Dagegen werden in der Beschwerde Diktionen verwendet, welche nicht erkennen lassen, dass Herr ***2*** als steuerlicher Vertreter im "Auftrag und in Vollmacht" der ***1*** gehandelt hat. Aufgrund des gänzlichen Fehlens einer Vollmachtsbezugnahme zeigen die Formulierungen vielmehr, dass die Beschwerde im eigenen Namen von Herrn ***2*** eingebracht wurde, wie die Verwendung der Ich-Form insbesondere im Beschwerdeantrag belegt.

Aus dem Betreff eines Schreibens lässt sich nicht darauf schließen, dass für die darin genannte Person eingeschritten wird. Wird im Betreff des Schriftsatzes der Name und die Steuernummer jener Person angegeben, an die der angefochtene Bescheid ergangen ist, stellt dies keinen Hinweis auf eine Bevollmächtigung dar, sondern dient dies lediglich zur Bezeichnung des Bescheides, gegen den sich die Beschwerde richtet.

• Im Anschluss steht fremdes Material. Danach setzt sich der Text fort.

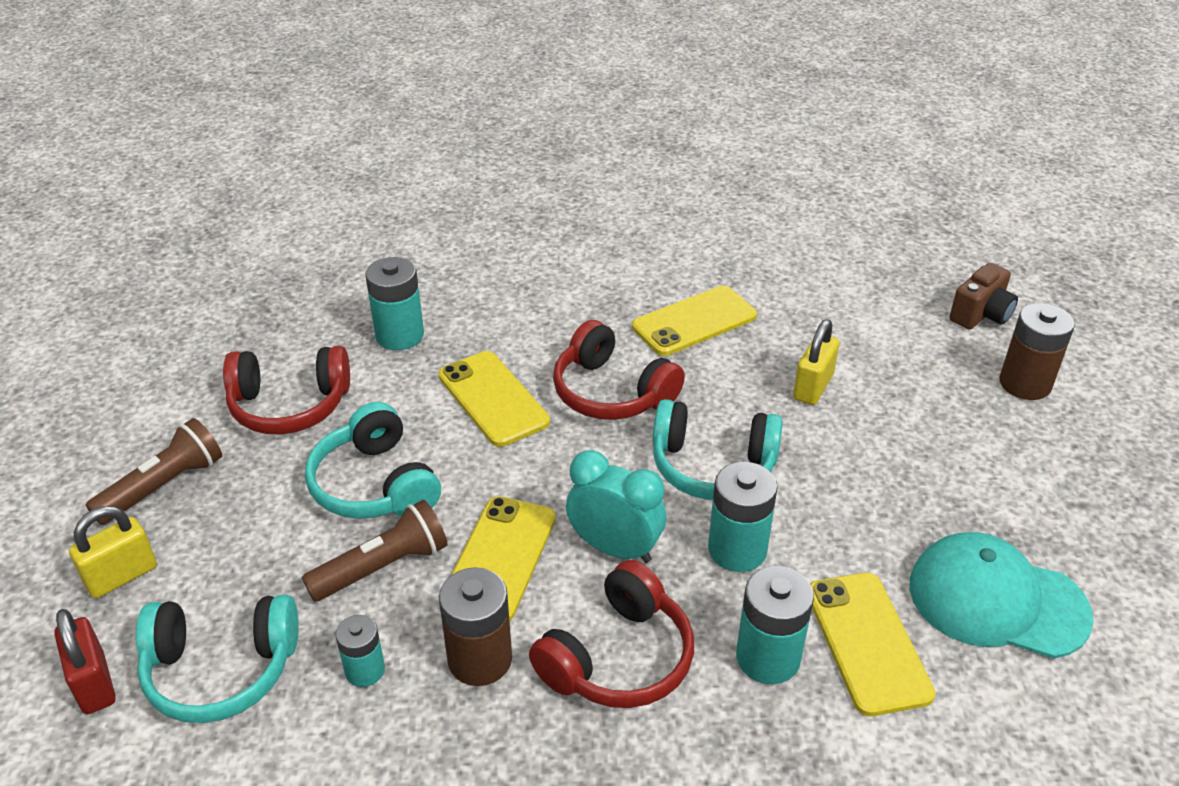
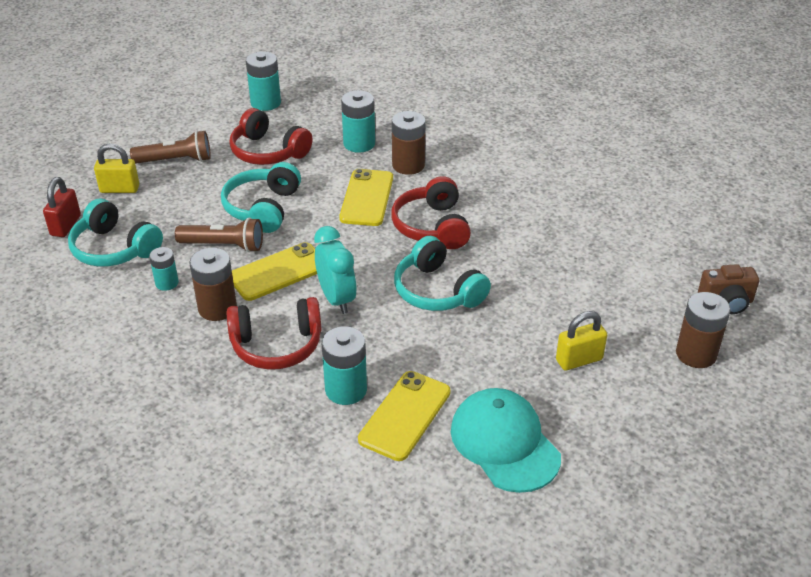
camera: 40 degrees right, 0 degrees up
(493, 332) = (408, 165): none -> brown battery
(694, 321) = (529, 214): yellow phone -> none
(737, 549) = (396, 335): turquoise battery -> turquoise battery (265, 103)
(812, 387) = (551, 283): yellow padlock -> yellow padlock (579, 360)

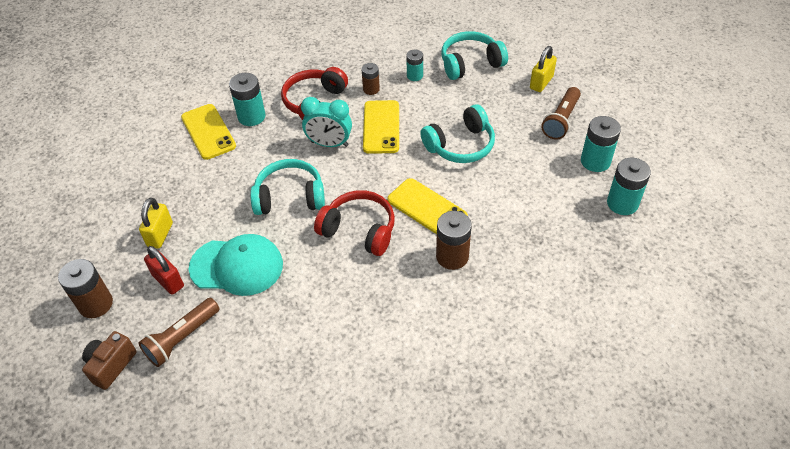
camera: 125 degrees right, 10 degrees up
(65, 225) = (514, 49): red padlock -> red padlock (168, 281)
(217, 308) = (371, 89): brown battery -> brown battery, size x0.61
(224, 246) = (432, 111): brown flashlight -> brown flashlight (182, 338)
(263, 208) = (460, 145): turquoise headphones -> turquoise headphones turned 105 degrees clockwise
(268, 152) = (537, 175): red headphones -> none
(359, 144) = (509, 238): turquoise battery -> turquoise battery (595, 161)
(504, 443) = (146, 163): turquoise cap -> turquoise cap (237, 266)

Zusammenfassend ist für den gegenständlichen Beschwerdefall festzustellen: Soll eine Bescheidbeschwerde nicht im eigenen Namen, sondern als Vertreter erhoben werden, so muss dies entsprechend erklärt werden. Eine Person, die ein Rechtsmittel einreicht, ohne anzugeben, dass sie im Namen einer anderen Person handelt, ist selbst Einschreiter. Die gegenständliche Beschwerde ist objektiv betrachtet im eigenen Namen von Herrn ***2*** und nicht namens einer von ihm vertretenen Partei eingebracht worden. Da der Einschreiter zur Erhebung der Beschwerde aber nicht legitimiert war, war die Beschwerde als unzulässig zurückzuweisen (vgl ; ).

Abschließend ist festzuhalten, dass auch kein Mängelbehebungsverfahren gem. § 85 Abs.2 BAO zu initiieren war, da sich der Anwendungsbereich des § 85 Abs. 2 BAO nur auf "zulässige" Anbringen beschränkt. Unzulässige, sprich nicht von legitimierten Personen oder nicht fristgerecht eingebrachte Anbringen, sind ohne einen vorhergehenden Auftrag zur Mängelbehebung zurückzuweisen (vgl. Ritz, BAO6, § 85 Tz 15 und die dort zitierte Rechtsprechung). Zudem war es gemäß § 274 Abs. 3 Z 1 BAO zweckmäßig, von der Durchführung einer mündlichen Verhandlung abzusehen, da sich der maßgebliche Sachverhalt bereits aus der Aktenlage ergibt.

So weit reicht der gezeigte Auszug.